Shares of Grubhub Inc (NYSE:GRUB) went on a wild ride after the company released its fourth-quarter report Thursday. The stock initially plunged about 20% after it missed estimates on the top and bottom lines, but pared nearly all those losses with a 2% dip by the end of the day.

Grubhub's revenue rose 40% annually to $287.7 million during the quarter, but missed estimates by $2.3 million. Its adjusted EBITDA fell 26% to $42.1 million, missing expectations by $5.1 million.

Check out the latest Grubhub earnings call transcript.

A businessman watches a stock chart crash through the floor.

Image source: Getty Images.

Grubhub's non-GAAP net income declined 47% to $17.6 million, or $0.19 per share, which also missed expectations by nine cents. On a GAAP basis it posted a net loss of $5.2 million, compared to a profit of $53.5 million a year earlier.

Grubhub expects its revenue to rise 31% to 42% in 2019, which matches Wall Street's expectations. However, it expects its adjusted EBITDA to rise just 1% to 13%, compared to a consensus forecast for 29% growth. These bleak numbers indicate that the online food delivery company is experiencing serious growing pains.

The key numbers

Grubhub, which owns the largest network of food delivery services in America, has been considered a great growth stock. However, its growth in Daily Average Grubs, Gross Food Sales, Active Diners, and revenue all decelerated during the fourth quarter.

Metric

Q4 2017

Q1 2018

Q2 2018

Q3 2018

Q4 2018

Daily Average Grubs

34%

35%

35%

37%

19%*

Gross Food Sales

39%

39%

39%

40%

21%

Active Diners

77%

72%

70%

67%

22%

Revenue

49%

49%

51%

52%

40%

YOY growth. Source: GrubHub quarterly reports. *22% excluding Eat24 from both periods.

That slowdown was caused by two things. First, Grubhub lapped its acquisitions of Yelp's (NYSE:YELP) Eat24, Foodler, and OrderUp, which closed in the second half of 2017 and boosted its growth throughout the year.

Second, it faced tougher competition from rivals like Uber Eats, DoorDash, Postmates, and Square's (NYSE:SQ) Caviar. Last year Edison Trends claimed that Grubhub controlled 34% of the US food delivery market, followed by Uber Eats' 28% share, DoorDash's 18% share, Postmates' 12% share, and Caviar's 4% share.

**Record set:**
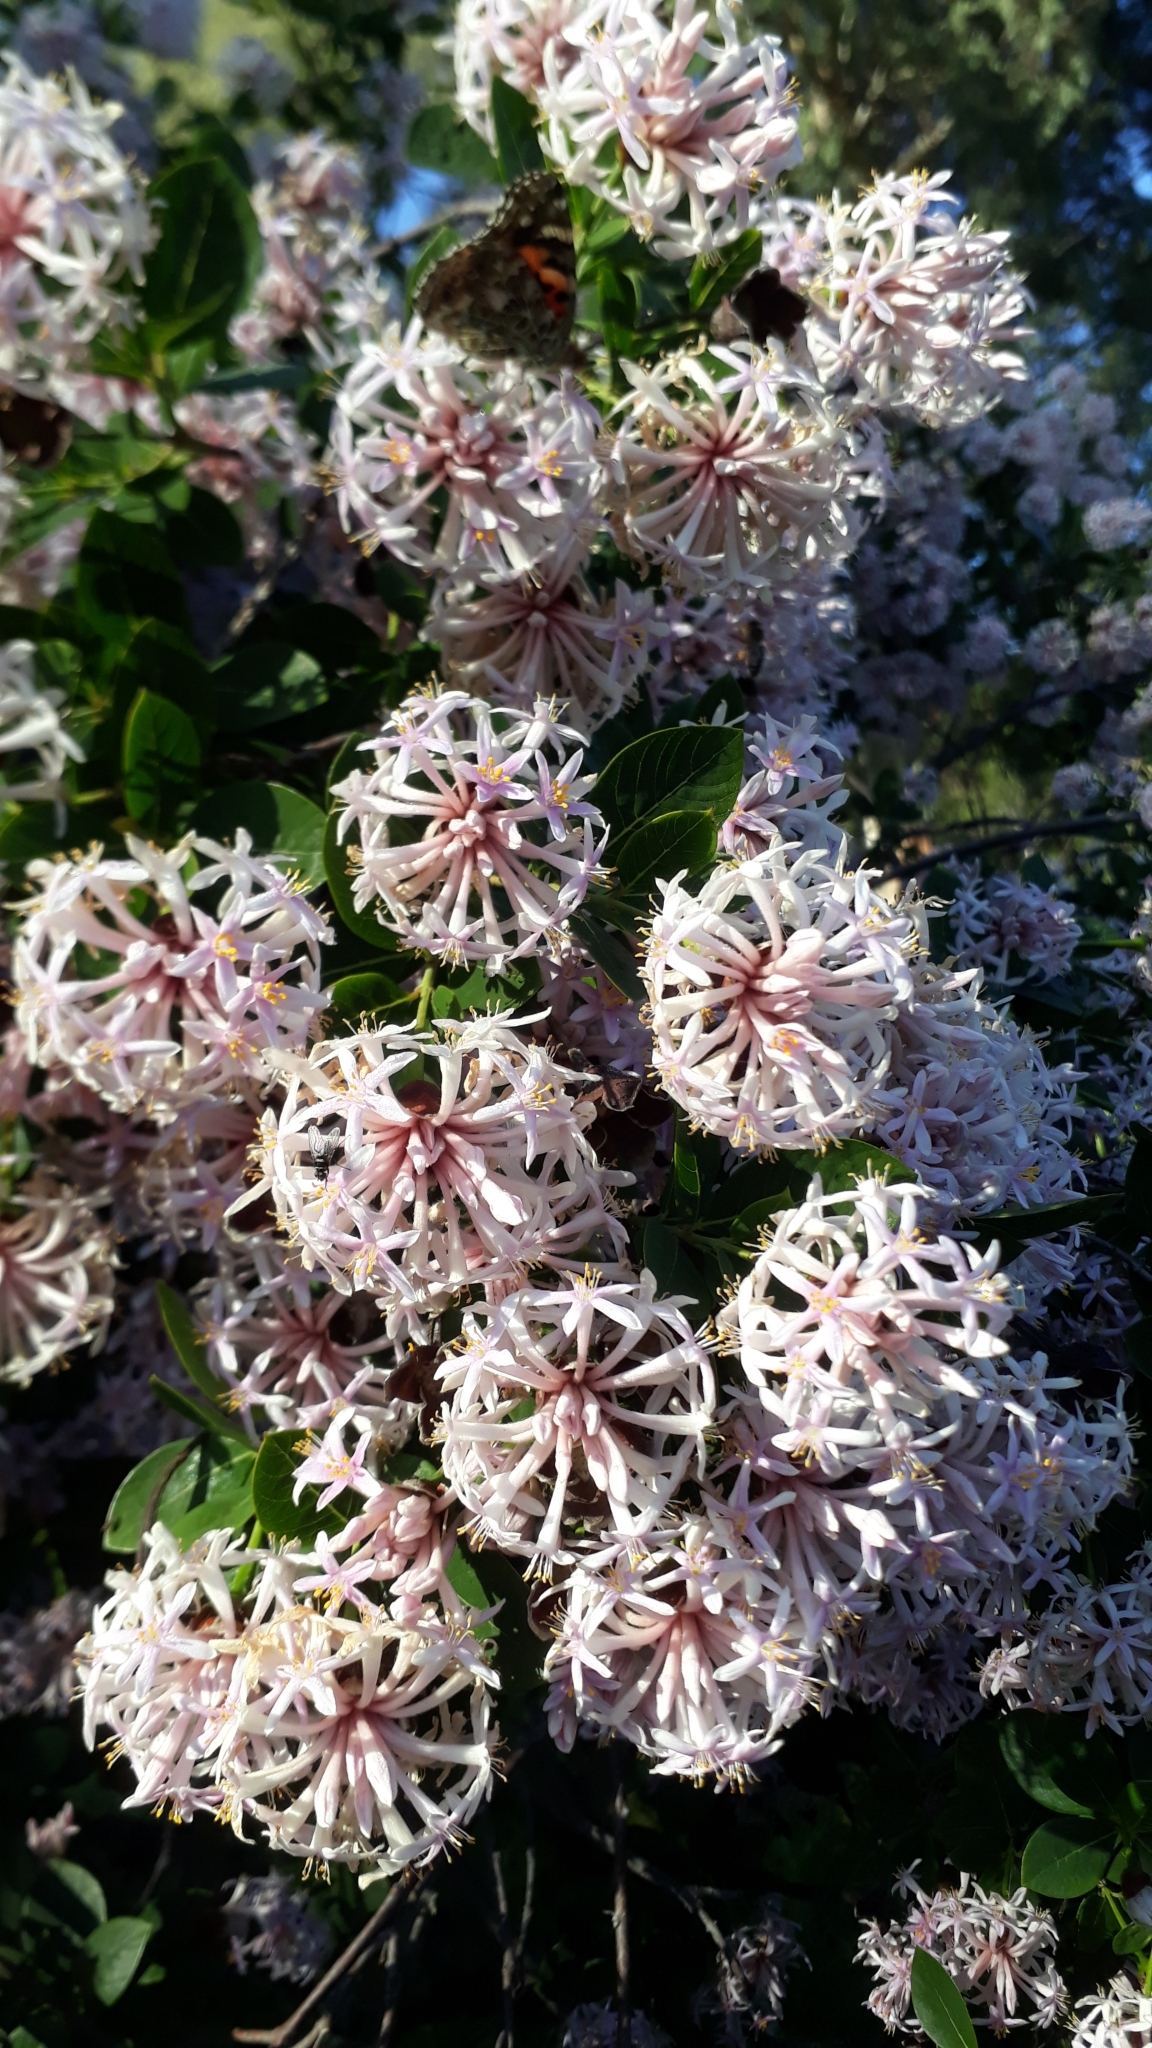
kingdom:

* * *

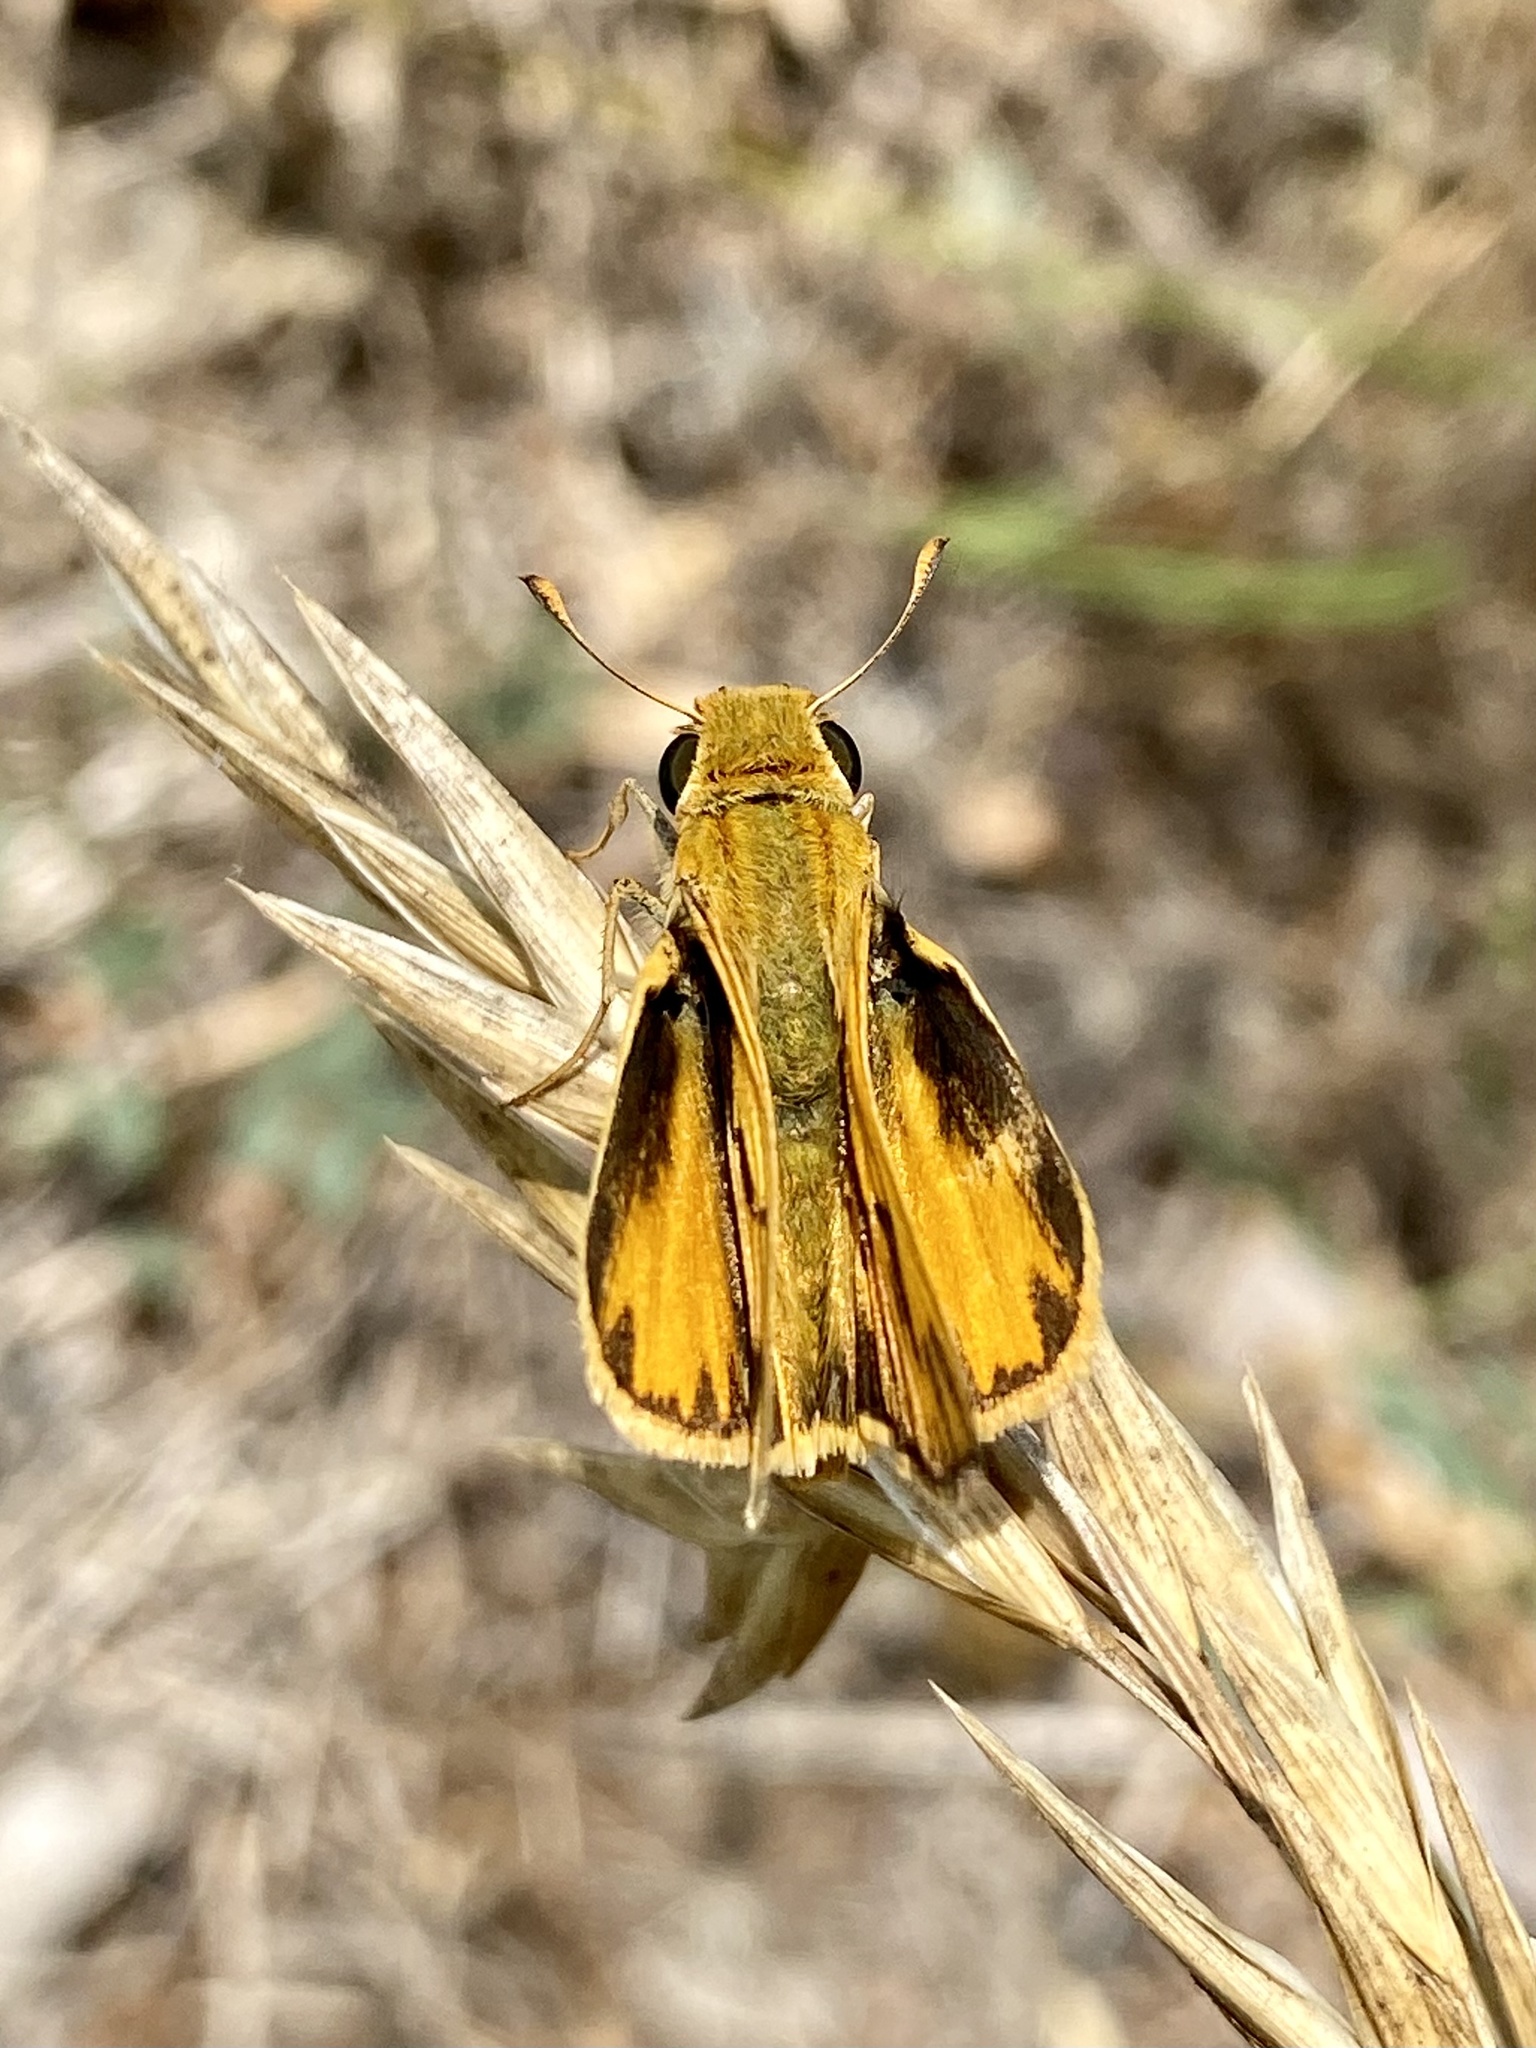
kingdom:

* * *

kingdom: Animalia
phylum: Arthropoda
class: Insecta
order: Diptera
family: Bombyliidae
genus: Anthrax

**Task list:**
1 – Rewrite the paragraph of the Grubhub earnings article beginning "Second, it faced tougher competition" as a brief bulleted list, keeping its main facts.
2 – Repeat word for word the stretch of the Grubhub earnings article from "Grubhub expects its" through "the fourth quarter.".

**Per-task outputs:**
1 –
- Grubhub faced tougher competition from Uber Eats, DoorDash, Postmates, and Square's Caviar.
- Last year, Edison Trends put US food delivery market shares at:
  - Grubhub: 34%
  - Uber Eats: 28%
  - DoorDash: 18%
  - Postmates: 12%
  - Caviar: 4%

2 –
Grubhub expects its revenue to rise 31% to 42% in 2019, which matches Wall Street's expectations. However, it expects its adjusted EBITDA to rise just 1% to 13%, compared to a consensus forecast for 29% growth. These bleak numbers indicate that the online food delivery company is experiencing serious growing pains.

The key numbers

Grubhub, which owns the largest network of food delivery services in America, has been considered a great growth stock. However, its growth in Daily Average Grubs, Gross Food Sales, Active Diners, and revenue all decelerated during the fourth quarter.